Tout le monde reconnaissant la légitimité de cette prétention, la question est de savoir comment on peut arriver à la satisfaire.
L'un des moyens les plus efficaces d'y arriver serait d'accorder au clergé une certaine intervention dans la nomination du personnel enseignant et dans le choix des livres. Nous verrons bientôt quelle peut être cette intervention.
Eh bien, permettez-moi de vous dire qu'ici encore les prétentions formulées par le gouvernement sont toutes nouvelles et beaucoup plus exagérées qu'elles ne l'ont jamais été, même à l'époque où la majorité actuelle formait l'opposition.
Vous avez tous, messieurs, présents à l'esprit les démêlés auxquels a donné lieu la convention de Tournay. Eh bien, qu'est-ce qui choquait dans cette convention ? J'en appelle aux honorables membres qui s'en sont particulièrement occupés et notamment à l'honorable M. Le Hon, qu'est-ce qui choquait dans cette convention ? Etait-ce la stipulation que le clergé devait être consulté sur le choix du personnel et des livres ? Non, messieurs, ce qui choquait, c'était la phrase finale portant que le pouvoir civil était tenu de faire droit aux observations du clergé.

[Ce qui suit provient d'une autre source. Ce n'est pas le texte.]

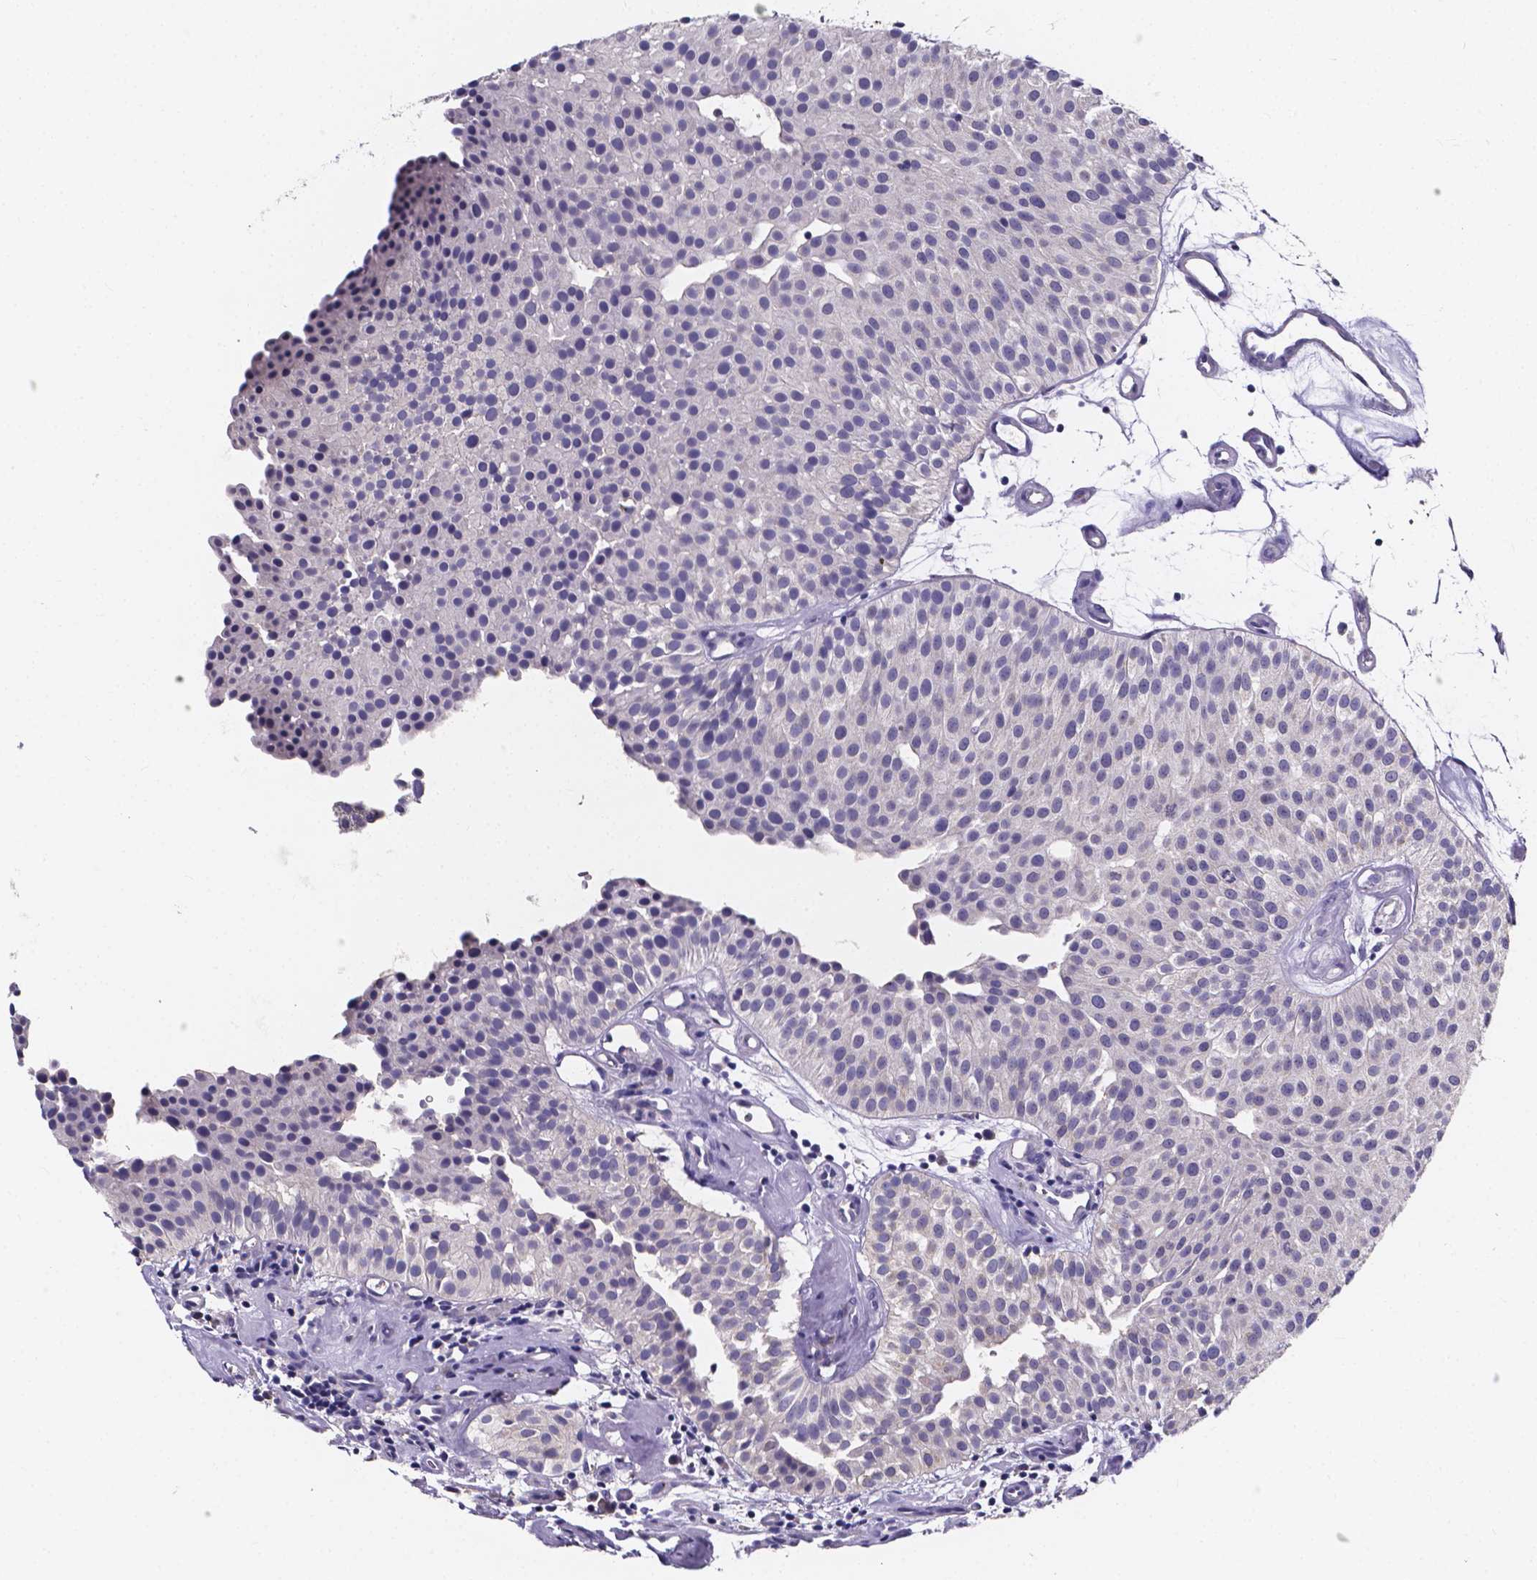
{"staining": {"intensity": "negative", "quantity": "none", "location": "none"}, "tissue": "urothelial cancer", "cell_type": "Tumor cells", "image_type": "cancer", "snomed": [{"axis": "morphology", "description": "Urothelial carcinoma, Low grade"}, {"axis": "topography", "description": "Urinary bladder"}], "caption": "An immunohistochemistry photomicrograph of low-grade urothelial carcinoma is shown. There is no staining in tumor cells of low-grade urothelial carcinoma. (IHC, brightfield microscopy, high magnification).", "gene": "SPOCD1", "patient": {"sex": "female", "age": 87}}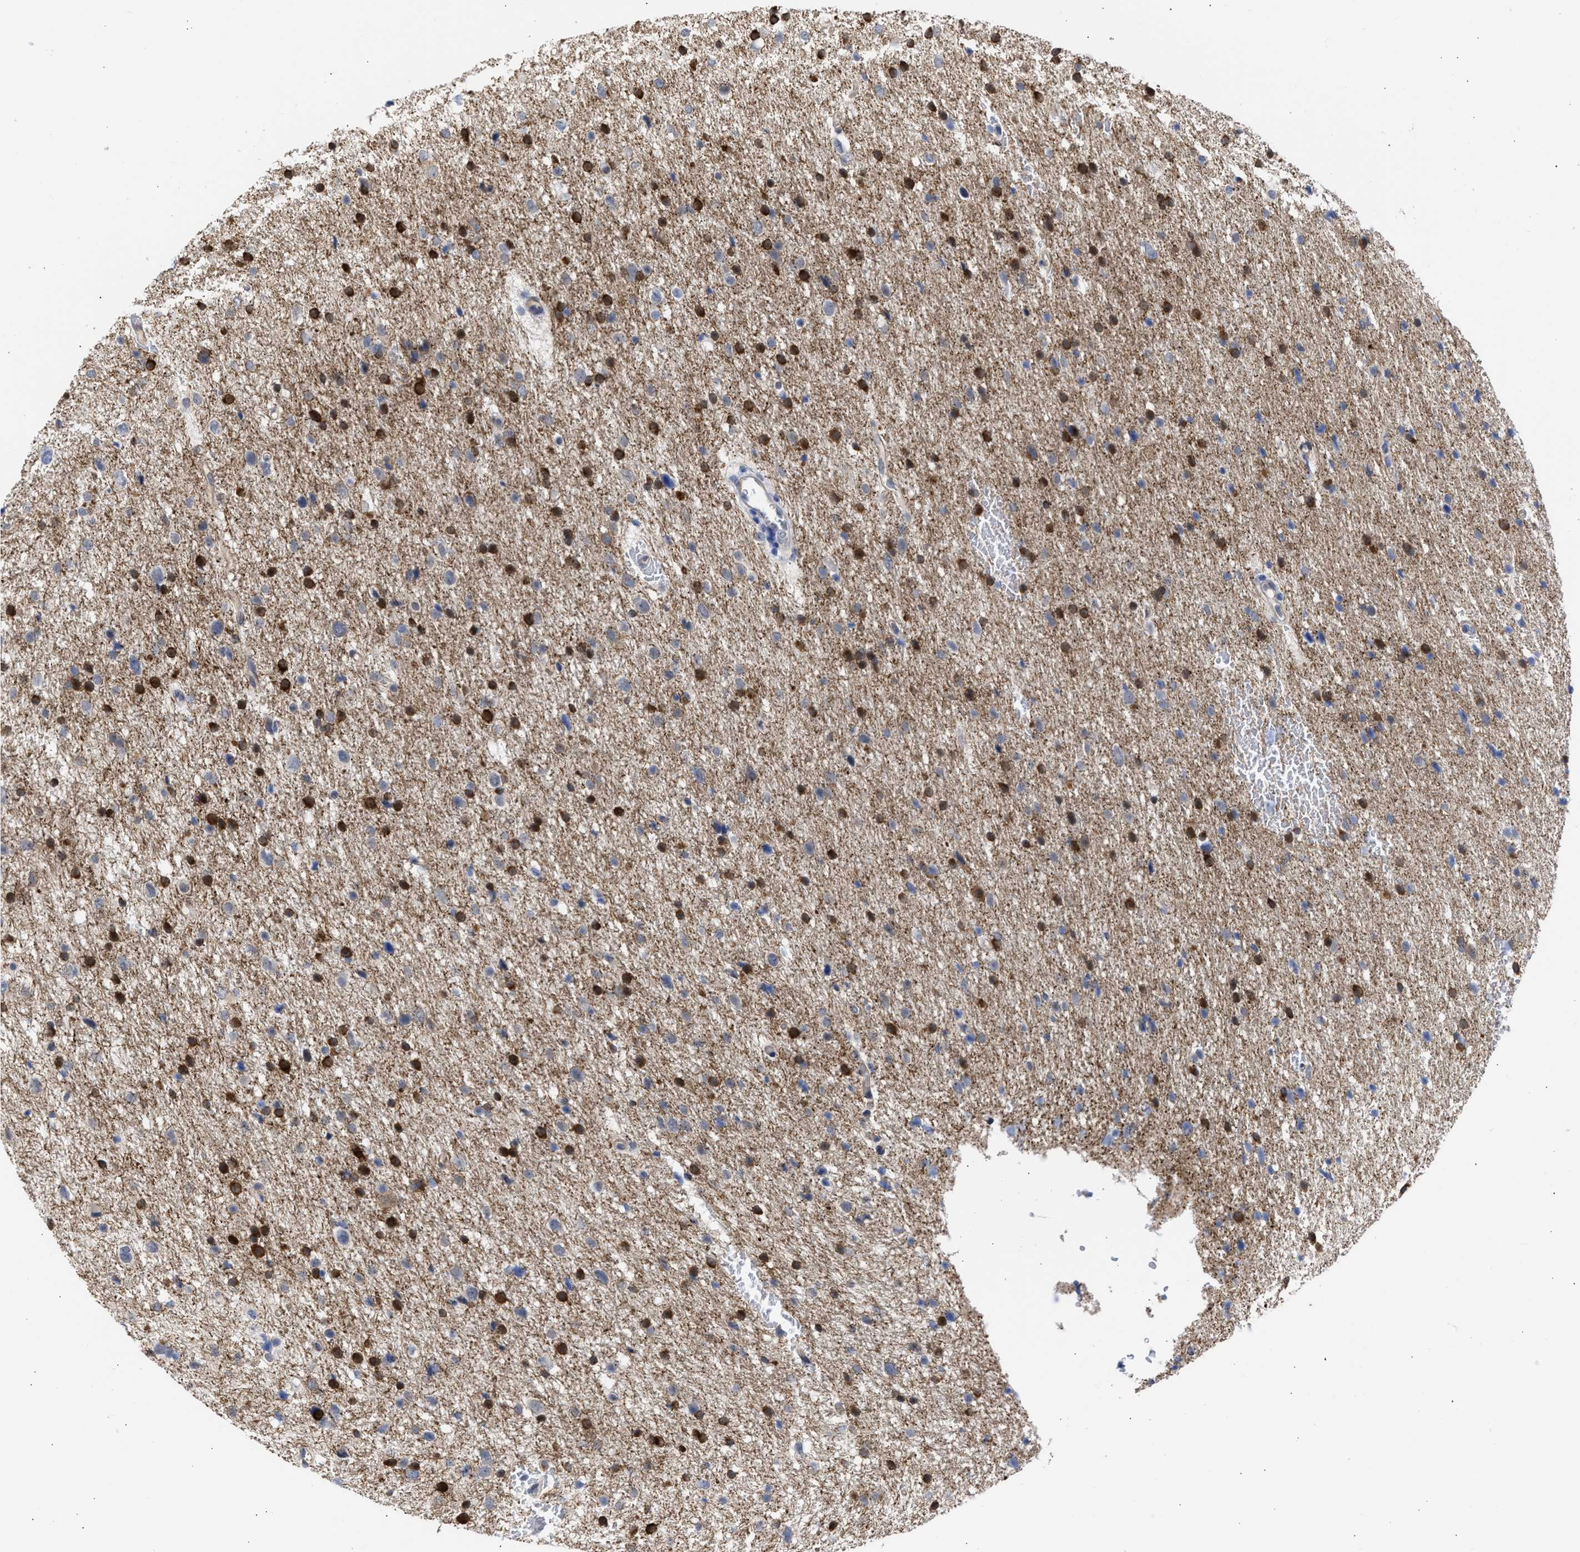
{"staining": {"intensity": "strong", "quantity": "<25%", "location": "cytoplasmic/membranous,nuclear"}, "tissue": "glioma", "cell_type": "Tumor cells", "image_type": "cancer", "snomed": [{"axis": "morphology", "description": "Glioma, malignant, Low grade"}, {"axis": "topography", "description": "Brain"}], "caption": "DAB (3,3'-diaminobenzidine) immunohistochemical staining of glioma reveals strong cytoplasmic/membranous and nuclear protein expression in approximately <25% of tumor cells.", "gene": "THRA", "patient": {"sex": "female", "age": 37}}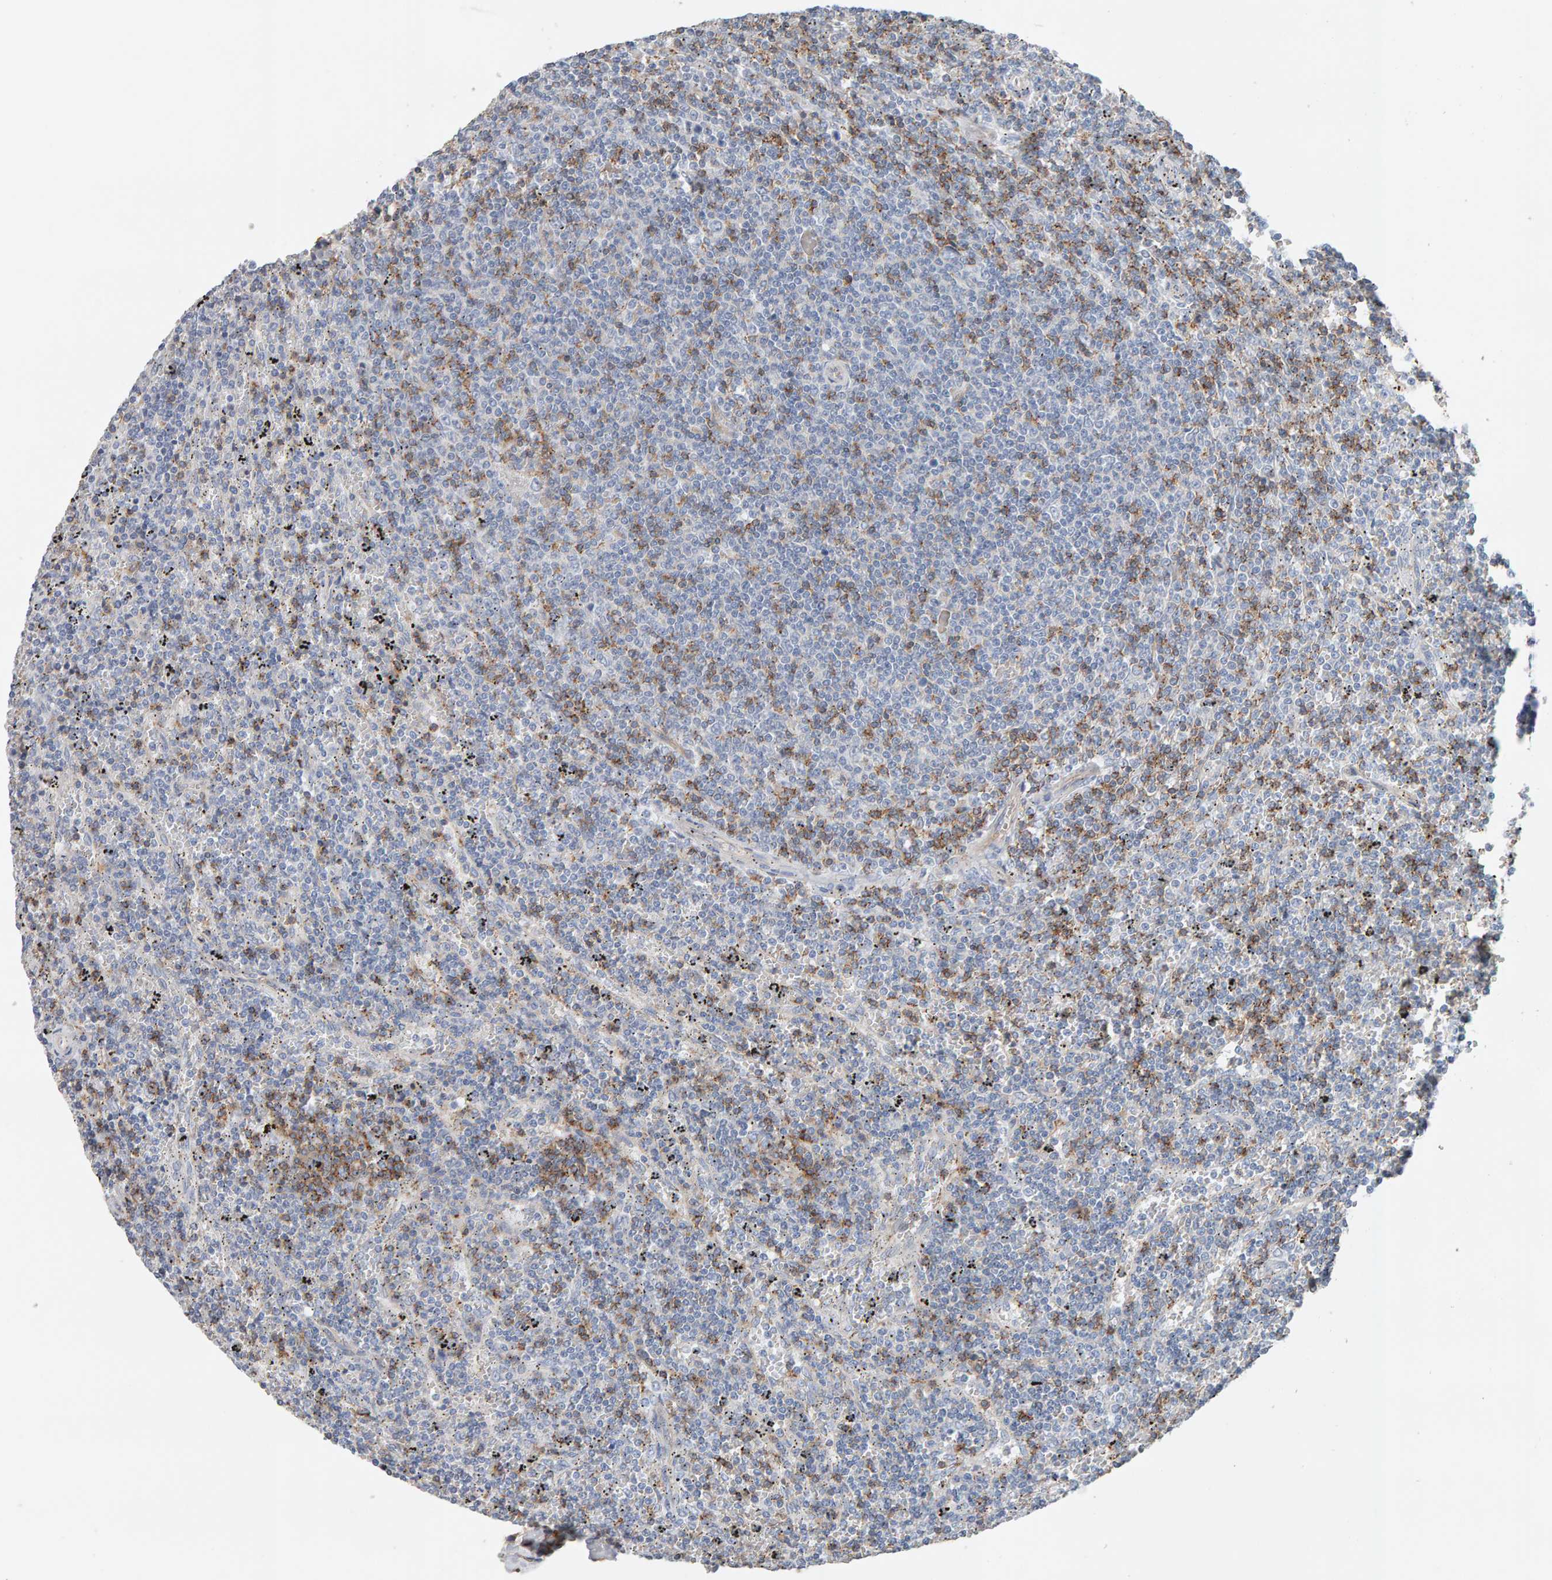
{"staining": {"intensity": "moderate", "quantity": "<25%", "location": "cytoplasmic/membranous"}, "tissue": "lymphoma", "cell_type": "Tumor cells", "image_type": "cancer", "snomed": [{"axis": "morphology", "description": "Malignant lymphoma, non-Hodgkin's type, Low grade"}, {"axis": "topography", "description": "Spleen"}], "caption": "Lymphoma stained for a protein (brown) displays moderate cytoplasmic/membranous positive positivity in approximately <25% of tumor cells.", "gene": "FYN", "patient": {"sex": "female", "age": 50}}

Je ne fais aucune difficulté de reconnaître que cette dernière stipulation était compromettante pour l'indépendance du pouvoir civil. Je le reconnais d'autant plus volontiers, que le clergé lui-même ne peut en aucune manière reproduire des réclamations de cette nature, la correspondance des évêques en fait foi.
Mais, dit M. le ministre de l'intérieur, vous voulez donc établir la censure ? Mais non, messieurs. Pourquoi prononcer ici un mot qui est gros de préjugés et qui, en définitive, n'exprime pas l'état réel des choses ? Si c'est là une censure, vous voulez aussi la censure ; seulement vous la voulez après coup, sous forme de délation. Cette censure que vous proposez est-elle moins odieuse ? Mais non, ce qu'on demande, n'cat pas une censure ; c'est un simple droit d'émettre un avis, droit dont jouissent les membres des bureaux administratifs et d'autres autorités encore, le droit de faire des observations auxquelles le gouvernement n'est pas en définitive tenu d'avoir égard.
M. le ministre des finances (M. Frère-Orban). - Tout le monde a ce droit-là.
M. Dedecker. - Reconnaissez-le donc aussi aux évêques. Mais non ; tout le monde n'a pas ce droit ; tout le monde n'est pas en relation avec le gouvernement, et n'a pas la mission d'intervenir dans ces sortes d'afffares. Si le clergé venait aujourd'hui, en l'absence de toute espèce d'arrangement, faire des remontrances de ce genre, vous trouveriez cette conduite singulièrement déplacée, cette pretention bien avilissante, sans doute, pour le pouvoir civil !
(page 1665) L’intervention du clergé (sous forme de consultation), dans la nomination des professeurs et dans le choix des livres est très possible, sans compromettre le moins du monde l'indépendance du pouvoir civil. Cette indépendance ne serait compromise que dans le cas où l'on exigerait que le pouvoir civil fût tenu de déférer aux observations présentées par le clergé ; or, pareille exigence n'est formulée par personne.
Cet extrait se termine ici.